2. Structure proteins

    Spike protein (S protein): The surface spike glycoprotein is consisting of three S1-S2 heterodimers. The receptor binding domain (RBD) locates on the head of S1 and binds with the cellular receptor angiotensin-converting enzyme 2 (ACE2), initiating the membrane fusion of the virus and host cell. The structure of spike RBD of SARS-CoV-2 in complex with human ACE2 was released by Wang and Zhang’s group in Tsinghua University with PDB code of 6M0J (14). The full length structure of spike protein was also determined by using the electron microscopy method. It is shown that the spike protein forms trimer and presents two differential conformations: open state and close state (15). Thus for spike protein, we provided the RBD domain from 6M0J, the open state of trimer from 6VYB, the close state of trimer from 6ZGE for peptide or antibody docking.
    The structural changes on the S protein mutants are pivotal in understanding the molecular basis for the immune evasion of SARS-CoV-2 variants. The S protein structures of different variants including Alpha, Beta, Gamma, Delta, Epsilon and Omicron are provided for peptide or antibody docking.

    S2 of S protein: It is the post-fusion state of S2 segment of spike protein, acting as viral fusion protein to mediate the membrane fusion of virus and cells. Typical HR1/HR2 6-helices complex were formed as post-fusion state of SARS-CoV-2, similar to the fusion step of HIV-1 virus. It is a potential target for entry inhibitor development. The 6-helices post fusion conformation of S2 was downloaded from the PDB database with the code of 7COT. A trimer structure was prepared by deleting HR2 peptides from the 6-helices structure and used as receptor for peptide or antibody docking.

    N-terminal domain (NTD) of S protein: New researches suggest that the NTD is a dominant epitope for antibody binding. The structures of wild type (pdb code: 7B62) and Kappa variant NTD (pdb code:7SOD) are provided for peptide or antibody docking (16).

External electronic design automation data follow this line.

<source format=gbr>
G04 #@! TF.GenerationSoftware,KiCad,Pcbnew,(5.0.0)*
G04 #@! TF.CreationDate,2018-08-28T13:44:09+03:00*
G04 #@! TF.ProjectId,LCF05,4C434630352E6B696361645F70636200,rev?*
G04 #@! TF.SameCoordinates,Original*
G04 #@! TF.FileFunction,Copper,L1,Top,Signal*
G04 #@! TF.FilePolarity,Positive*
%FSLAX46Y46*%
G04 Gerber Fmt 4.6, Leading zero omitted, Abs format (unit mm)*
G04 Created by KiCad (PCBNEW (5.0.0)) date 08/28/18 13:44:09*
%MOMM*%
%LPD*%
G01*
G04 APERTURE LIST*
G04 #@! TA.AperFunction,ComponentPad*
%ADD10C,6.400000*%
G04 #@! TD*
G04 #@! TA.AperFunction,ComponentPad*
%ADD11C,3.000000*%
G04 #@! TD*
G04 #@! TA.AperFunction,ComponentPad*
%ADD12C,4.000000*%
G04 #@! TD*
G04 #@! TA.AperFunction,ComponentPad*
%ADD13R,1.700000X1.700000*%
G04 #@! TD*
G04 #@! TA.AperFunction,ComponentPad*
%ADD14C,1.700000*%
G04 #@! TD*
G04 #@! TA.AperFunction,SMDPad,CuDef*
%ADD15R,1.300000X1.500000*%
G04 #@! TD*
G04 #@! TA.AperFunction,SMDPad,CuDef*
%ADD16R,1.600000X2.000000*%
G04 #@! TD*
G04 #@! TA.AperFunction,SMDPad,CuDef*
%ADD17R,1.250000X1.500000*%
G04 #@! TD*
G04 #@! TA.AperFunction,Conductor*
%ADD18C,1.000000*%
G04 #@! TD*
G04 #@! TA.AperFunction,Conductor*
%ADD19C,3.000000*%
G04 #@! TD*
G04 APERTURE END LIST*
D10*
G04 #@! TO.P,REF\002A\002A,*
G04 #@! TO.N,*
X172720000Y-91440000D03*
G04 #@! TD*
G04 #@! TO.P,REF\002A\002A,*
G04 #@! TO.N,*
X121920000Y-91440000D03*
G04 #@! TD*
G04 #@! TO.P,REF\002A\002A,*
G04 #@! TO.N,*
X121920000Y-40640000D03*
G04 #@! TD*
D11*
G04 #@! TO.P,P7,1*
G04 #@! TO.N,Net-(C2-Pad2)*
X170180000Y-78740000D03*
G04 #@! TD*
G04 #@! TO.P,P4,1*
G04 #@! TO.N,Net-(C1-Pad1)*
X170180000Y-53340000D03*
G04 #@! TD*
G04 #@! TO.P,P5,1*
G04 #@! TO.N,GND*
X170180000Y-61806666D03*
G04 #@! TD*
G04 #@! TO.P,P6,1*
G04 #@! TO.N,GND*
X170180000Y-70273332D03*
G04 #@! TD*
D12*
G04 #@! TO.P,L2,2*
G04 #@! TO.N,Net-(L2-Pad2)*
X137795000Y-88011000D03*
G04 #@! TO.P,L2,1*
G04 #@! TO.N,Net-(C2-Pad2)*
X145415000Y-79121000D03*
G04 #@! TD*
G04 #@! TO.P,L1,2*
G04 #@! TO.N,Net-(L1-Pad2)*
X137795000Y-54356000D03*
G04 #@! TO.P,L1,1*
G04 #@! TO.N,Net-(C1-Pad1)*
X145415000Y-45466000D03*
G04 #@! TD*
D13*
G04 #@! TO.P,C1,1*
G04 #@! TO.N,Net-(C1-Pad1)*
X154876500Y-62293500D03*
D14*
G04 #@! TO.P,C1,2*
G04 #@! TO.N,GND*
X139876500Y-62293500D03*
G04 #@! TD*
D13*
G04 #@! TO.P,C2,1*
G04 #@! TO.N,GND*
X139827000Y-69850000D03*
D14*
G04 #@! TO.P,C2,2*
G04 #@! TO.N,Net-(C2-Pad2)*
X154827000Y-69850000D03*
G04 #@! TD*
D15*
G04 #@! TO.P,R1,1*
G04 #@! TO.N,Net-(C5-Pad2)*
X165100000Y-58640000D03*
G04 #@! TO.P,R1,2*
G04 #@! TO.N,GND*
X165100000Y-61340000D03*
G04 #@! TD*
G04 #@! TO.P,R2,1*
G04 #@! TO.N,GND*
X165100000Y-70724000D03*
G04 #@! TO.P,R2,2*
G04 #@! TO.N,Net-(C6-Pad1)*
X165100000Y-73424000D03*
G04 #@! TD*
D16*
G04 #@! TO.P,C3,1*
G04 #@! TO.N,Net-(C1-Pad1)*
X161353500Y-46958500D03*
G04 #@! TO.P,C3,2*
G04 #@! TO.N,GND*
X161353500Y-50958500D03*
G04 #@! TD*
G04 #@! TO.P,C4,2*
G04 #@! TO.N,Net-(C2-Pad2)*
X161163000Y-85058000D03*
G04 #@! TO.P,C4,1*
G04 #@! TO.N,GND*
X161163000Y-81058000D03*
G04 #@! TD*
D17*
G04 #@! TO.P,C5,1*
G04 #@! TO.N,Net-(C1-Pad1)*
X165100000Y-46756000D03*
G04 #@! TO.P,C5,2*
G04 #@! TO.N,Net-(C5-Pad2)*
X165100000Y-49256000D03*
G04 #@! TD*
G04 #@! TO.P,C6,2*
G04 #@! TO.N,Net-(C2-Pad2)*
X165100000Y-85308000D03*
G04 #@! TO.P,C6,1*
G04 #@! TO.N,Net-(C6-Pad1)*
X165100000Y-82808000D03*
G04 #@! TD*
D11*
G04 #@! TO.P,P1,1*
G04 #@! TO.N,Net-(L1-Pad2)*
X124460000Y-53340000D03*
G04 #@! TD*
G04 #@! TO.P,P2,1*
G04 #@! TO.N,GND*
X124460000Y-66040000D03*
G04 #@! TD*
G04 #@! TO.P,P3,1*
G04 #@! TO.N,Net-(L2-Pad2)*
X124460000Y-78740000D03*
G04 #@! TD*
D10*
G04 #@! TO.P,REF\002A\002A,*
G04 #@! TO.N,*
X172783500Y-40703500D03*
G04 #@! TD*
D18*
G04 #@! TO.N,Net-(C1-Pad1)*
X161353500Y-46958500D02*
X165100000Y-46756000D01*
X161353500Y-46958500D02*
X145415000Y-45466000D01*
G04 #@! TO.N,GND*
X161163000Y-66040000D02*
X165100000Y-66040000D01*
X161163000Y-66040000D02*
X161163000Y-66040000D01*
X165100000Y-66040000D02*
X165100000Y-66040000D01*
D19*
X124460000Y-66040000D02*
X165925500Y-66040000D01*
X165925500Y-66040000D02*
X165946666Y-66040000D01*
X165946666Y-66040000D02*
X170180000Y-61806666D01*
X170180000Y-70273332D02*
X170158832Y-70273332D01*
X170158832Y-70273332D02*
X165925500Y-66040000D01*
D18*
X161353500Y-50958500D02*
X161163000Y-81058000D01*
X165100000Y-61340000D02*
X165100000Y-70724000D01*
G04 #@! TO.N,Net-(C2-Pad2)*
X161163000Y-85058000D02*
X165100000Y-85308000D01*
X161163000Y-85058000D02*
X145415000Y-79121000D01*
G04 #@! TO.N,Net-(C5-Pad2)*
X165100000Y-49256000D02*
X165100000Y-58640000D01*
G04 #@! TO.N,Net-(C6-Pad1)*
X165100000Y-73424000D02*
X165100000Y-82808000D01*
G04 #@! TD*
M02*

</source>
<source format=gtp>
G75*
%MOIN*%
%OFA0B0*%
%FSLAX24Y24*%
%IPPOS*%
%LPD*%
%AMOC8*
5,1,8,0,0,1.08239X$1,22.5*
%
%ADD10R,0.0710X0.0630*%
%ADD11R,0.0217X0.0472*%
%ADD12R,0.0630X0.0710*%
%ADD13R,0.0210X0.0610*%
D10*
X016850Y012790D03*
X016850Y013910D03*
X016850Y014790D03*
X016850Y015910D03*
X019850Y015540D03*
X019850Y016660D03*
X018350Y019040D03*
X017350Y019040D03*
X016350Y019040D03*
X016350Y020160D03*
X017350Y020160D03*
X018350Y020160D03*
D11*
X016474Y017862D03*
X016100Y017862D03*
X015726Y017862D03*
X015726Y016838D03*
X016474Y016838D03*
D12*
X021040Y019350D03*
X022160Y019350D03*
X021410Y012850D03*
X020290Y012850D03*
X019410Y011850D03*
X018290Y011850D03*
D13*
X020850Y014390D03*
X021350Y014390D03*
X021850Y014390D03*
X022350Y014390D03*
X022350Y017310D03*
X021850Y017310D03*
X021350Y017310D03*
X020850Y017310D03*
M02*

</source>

    Envelop small membrane protein (E protein): It forms pentamer and functions as ion channel, also named as E channel. The modeled structure of E protein was downloaded from the Zhang’s lab and prepared for peptide or antibody docking (2).

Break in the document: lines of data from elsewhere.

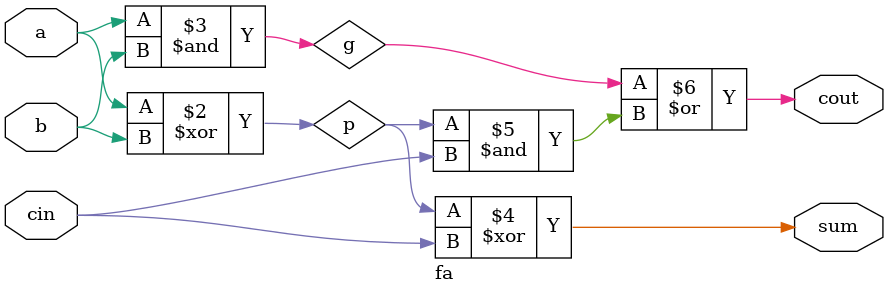
<source format=sv>
module fa(a,b,cin,sum,cout);
input logic a,b,cin;
output logic sum,cout;
logic p,g;
always_comb
begin
    p=a^b;
    g=a&b;
    sum=p^cin;
    cout=g|(p&cin);
end
endmodule


// or directly

// module fa(a,b,cin,sum,cout);
// input logic a,b,cin;
// output logic sum,cout;
// always_comb
// begin
//    sum=a^b^cin;
//    cout=(a&b)|((a^b)&cin);      or       cout=(a&b)|(b&cin)|(cin&a);;
// end
// endmodule

</source>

    Membrane protein (M protein): The M protein involves in most of protein-protein interactions required for assembly of coronaviruses and it is also determined as a protective antigen in humoral responses (17). The structure of M protein (pdb code: 8CTK) is prepared for peptide or antibody docking (18).

    Nucleocapsid protein (N protein): N protein plays multiple roles in the virus replication cycle and forms a ribonucleo protein complex with the viral RNA through the N protein's N-terminal domain (N-NTD). It buds the viral genomes into the membrane of the endoplasmic reticulum-Golgi intermediate compartment (ERGIC) containing the viral structure proteins to form the mature virions finally (17). Recently, the N-terminal RNA-binding domain, C-terminal dimerization domain, and full length structure of N protein are released in the PDB database. 6YI3 (N-terminal domain), 6YUN (C-terminal domain), and 8FD5 (full length) are prepared and provided for peptide or antibody docking on the server (18,19). The ribonucleotide-binding site (NCB site) of N protein was built based on the complex structure of N protein from Human coronavirus OC43 with the PDB code of 4KXJ with sequence identity of 47.0% and similarity of 62.0%, and prepared as aforementioned for small molecule docking (20).

    Angiotensin-converting enzyme 2 (ACE2): The structure of human ACE2 was extracted from the complex structure of SARS-CoV-2 spike RBD and human ACE2 released by Wang and Zhang’s group in Tsinghua University with PDB code of 6M0J and prepared for peptide or antibody docking (14).